Opinions
Gilles Babinet : « Une Cnil réformée pourrait remplir un rôle utile »
Par La rédaction, publié le 26 février 2013
« Digital champion » de la France, Gilles Babinet revient pour 01 sur la polémique qui a suivi l’intention qu’on lui prête de vouloir fermer la Cnil, allant jusqu’à être traité d’« ennemi de la Nation ».
A l’occasion de la publication du rapport que j’ai signé auprès de l’Institut Montaigne, il est exact que, dans une interview à l’Usine Nouvelle, j’ai évoqué le fait qu’il serait souhaitable de supprimer la Commission nationale de l’informatique et des libertés (Cnil).
Je comprends l’émoi qu’a provoqué cette déclaration. « Défenseur excessif des entreprises », « ennemi des libertés individuelles », « libertarien effréné » sont quelques-unes des réactions que j’ai pu noter de-ci, de-là.
Entendons-nous bien : même si j’assume totalement ses propos lors de cet interview, l’idée de la fermeture de la Cnil que j’exprimais a été grossie au point d’être sortie de son contexte.

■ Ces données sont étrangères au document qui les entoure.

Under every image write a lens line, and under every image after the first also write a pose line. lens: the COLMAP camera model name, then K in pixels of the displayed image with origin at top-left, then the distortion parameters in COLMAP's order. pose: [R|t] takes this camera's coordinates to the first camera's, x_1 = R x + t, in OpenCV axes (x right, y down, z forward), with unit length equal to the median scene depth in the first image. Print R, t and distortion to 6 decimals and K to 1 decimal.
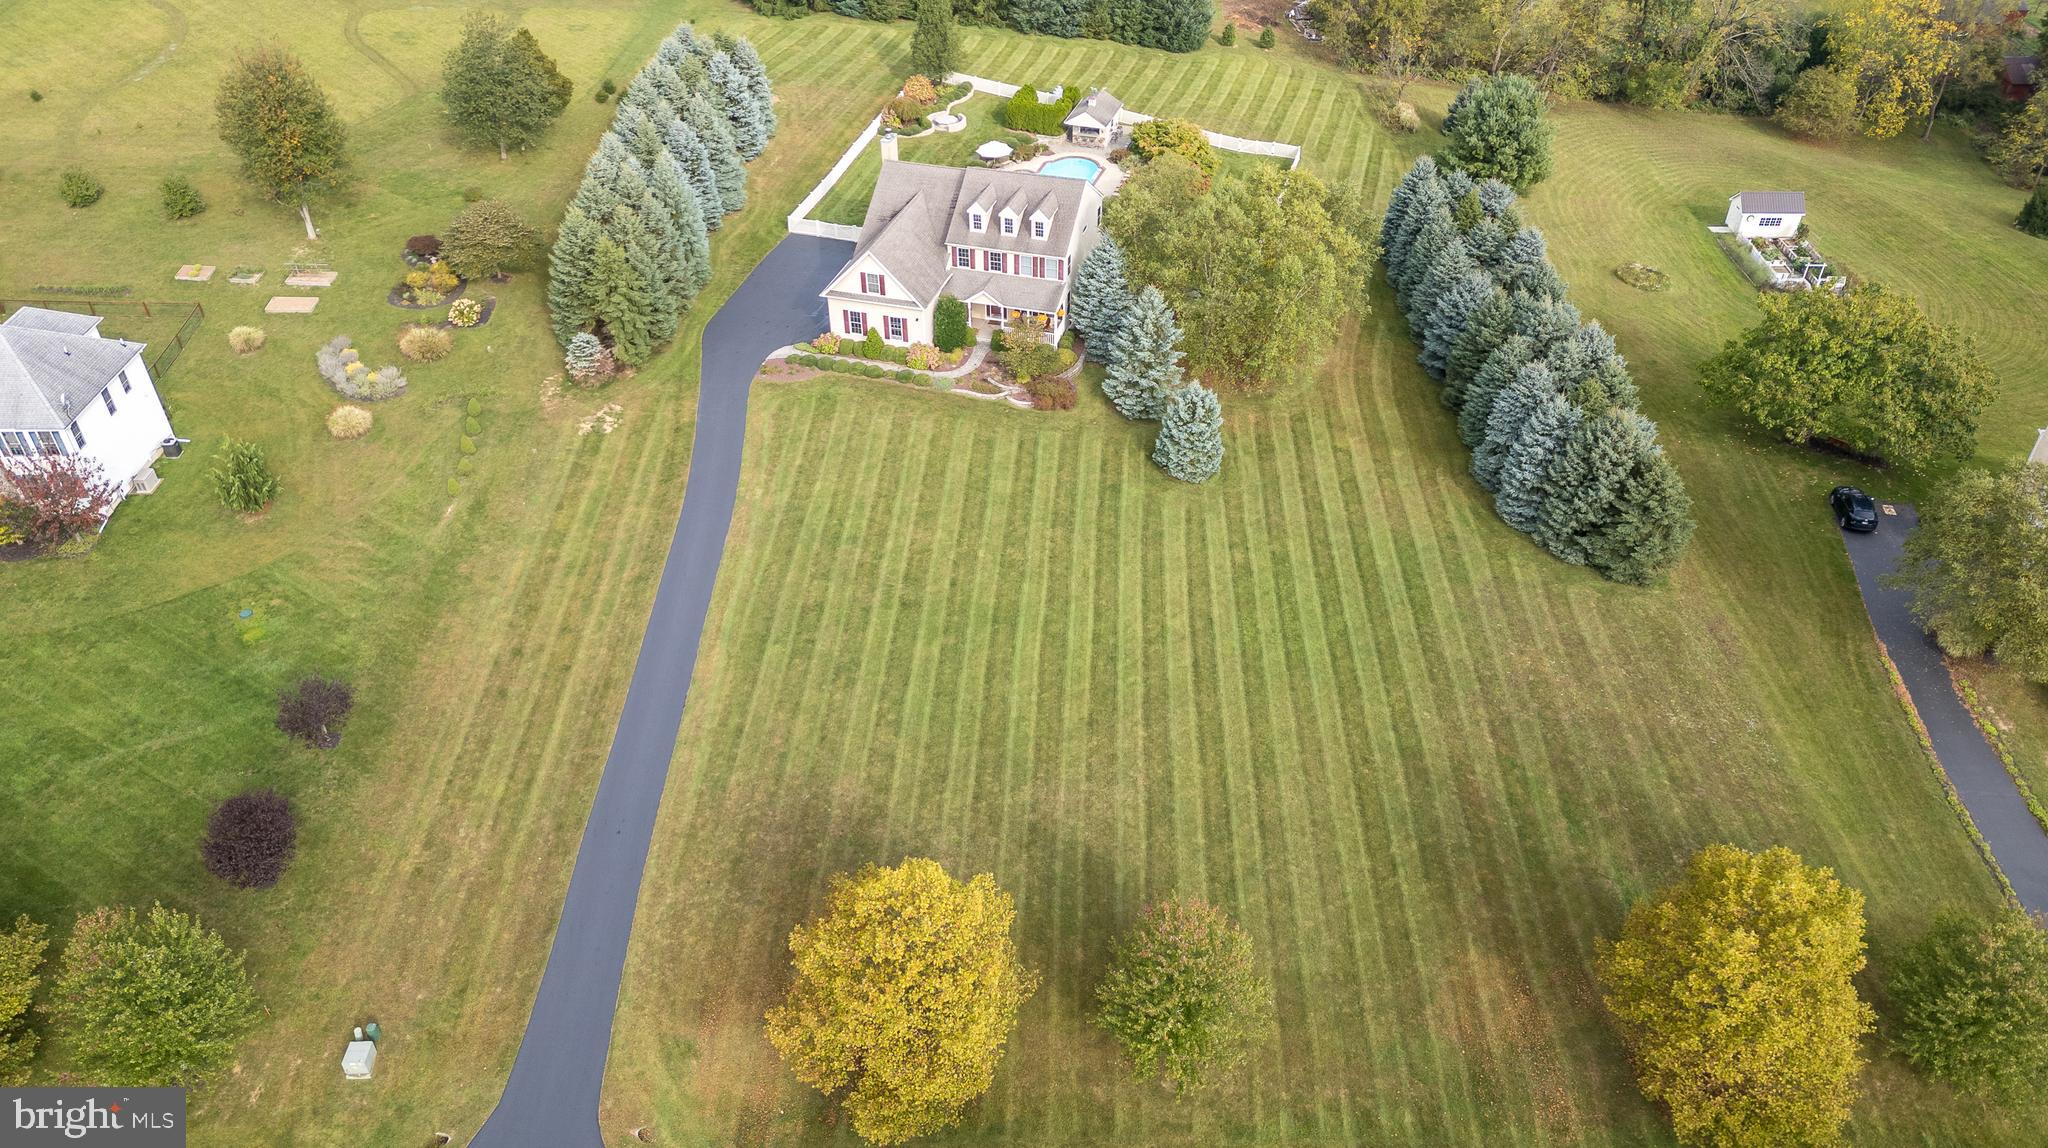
lens RADIAL K [[1493.5, 0, 1024.0], [0, 1493.5, 574.0], [0, 0, 1]] dist [0.055473, -0.006281]
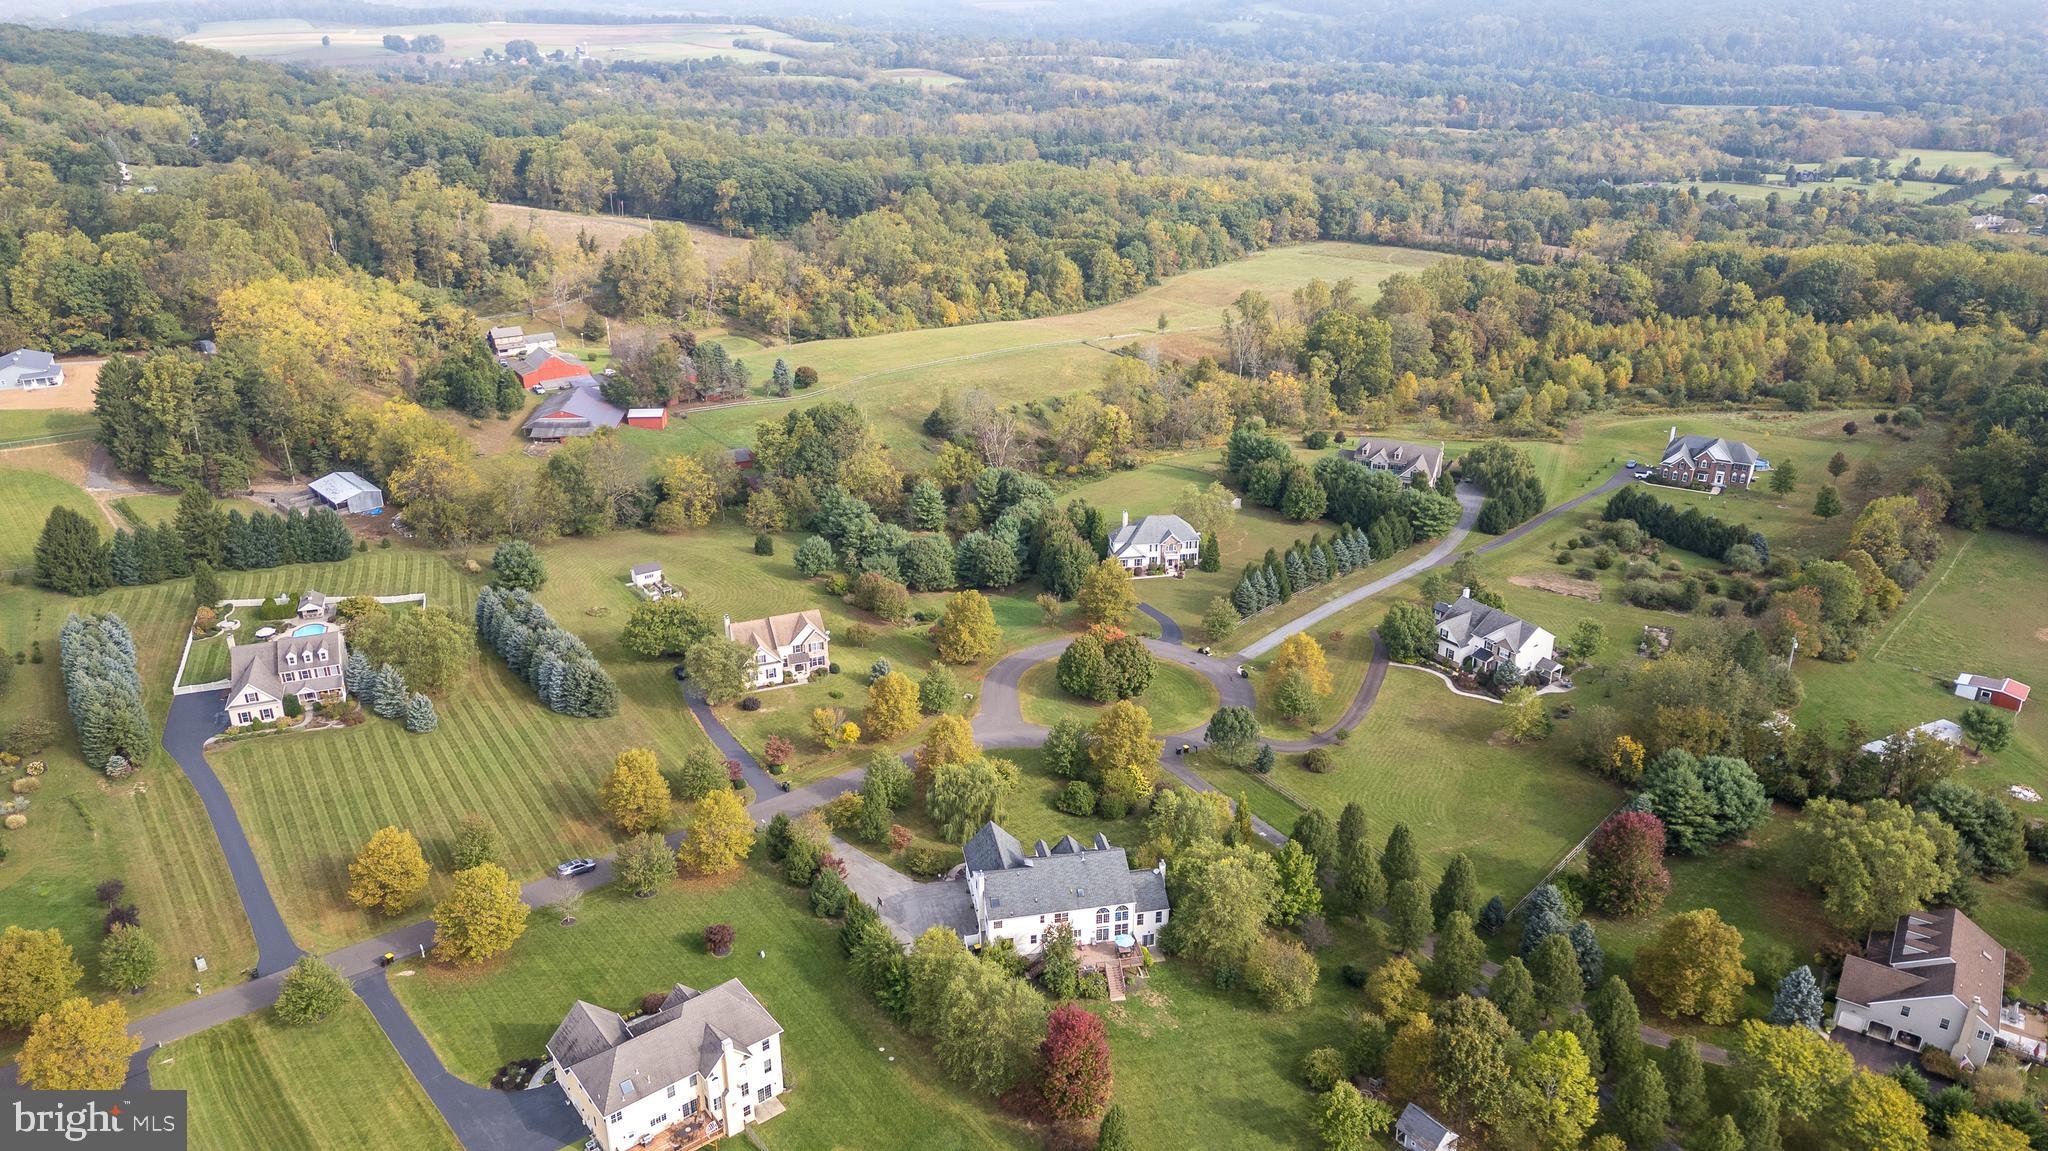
lens RADIAL K [[1493.5, 0, 1024.0], [0, 1493.5, 575.5], [0, 0, 1]] dist [0.055473, -0.006281]
pose [[0.813634, -0.232949, 0.532668, -0.299434], [0.355357, 0.924408, -0.138531, 0.335794], [-0.460132, 0.302001, 0.834910, -1.374066]]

Bien entendu, je chéris la notion de liberté individuelle. Non, je ne suis pas libertarien, dans la mesure où le rapport Montaigne, dont il était au départ question, ne cesse de parler du rôle fondamental de l’Etat dans le développement d’un écosystème numérique.
Le point que je soulève concerne le fait qu’à force de brandir le principe de précaution, notre société se sclérose et en oublie d’innover. Oui, il y a eu des abus, au premier titre desquels l’utilisation de fichiers d’Etat pour commettre les crimes que l’on sait lors de la dernière guerre mondiale.
« La France est l’un des rares pays d’Europe sans DMP »
Il n’en est pas moins vrai qu’à force de brandir le risque d’abus systémiques, on se retrouve dans la situation paradoxale d’être l’un des rares pays d’Europe qui n’a ni dossier médical personnel (DMP), ni carte d’identité électronique en projet.
Pourtant, ces outils sont des moyens fantastiques d’améliorer la qualité de services rendus aux citoyens : augmenter massivement la qualité des soins, éviter d’avoir à saisir mille fois son nom, son adresse, sa date de naissance lors des démarches administratives…
Et qu’on cesse de me brandir le risque d’une compagnie d’assurances qui viendrait modérer ses tarifs en fonction de la qualité du dossier médical de ses adhérents. La loi est l’outil qui permet d’éviter cela, et si elle l’interdit, je ne vois pas ce qui permettrait de la contourner.
L’enjeu est clairement de faire de la modernité un atout et non l’origine de craintes fantasmagoriques. J’observe que la France est aussi un pays où l’on a interdit la recherche sur les gaz de schiste et de nombreuses formes de recherches – pourtant cruciales – sur les OGM.
Sans présumer aucunement de la nocivité ou de l’innocuité éventuelle de l’un ou de l’autre, il me tient à cœur de rappeler que seule la recherche et la science peuvent nous permettre de savoir si ces techniques sont dangereuses ou pas. De même, seule la volonté résolue de créer une nation moderne et innovante pourra nous sortir de cette situation de crise maintenant chronique dans laquelle se trouve notre pays.
Il y a d’ailleurs peu de temps encore, j’appelais, dans La Tribune, à un bouleversement du fonctionnement de la Cnil, preuve que mon propos n’est pas nécessairement manichéen. Une Commission réformée pourrait remplir un rôle utile. Parfois, le fait de mettre les pieds dans le plat permet aussi d’initier le débat.
Il serait dommage que cette polémique naissante cache le véritable enjeu du moment : la publication par l’Institut Montaigne du rapport que j’ai signé, intitulé « Pour un New Deal numérique », qui précède le sommet intergouvemental consacré au numérique (qui se tiendra jeudi 28 février – NDLR).
Nous y proposons beaucoup de mesures qui me semblent être originales et ce, bien au-delà de l’enjeu concernant la Cnil, qui n’est citée dans le rapport que dans la liste des institutions que nous avons auditionnées.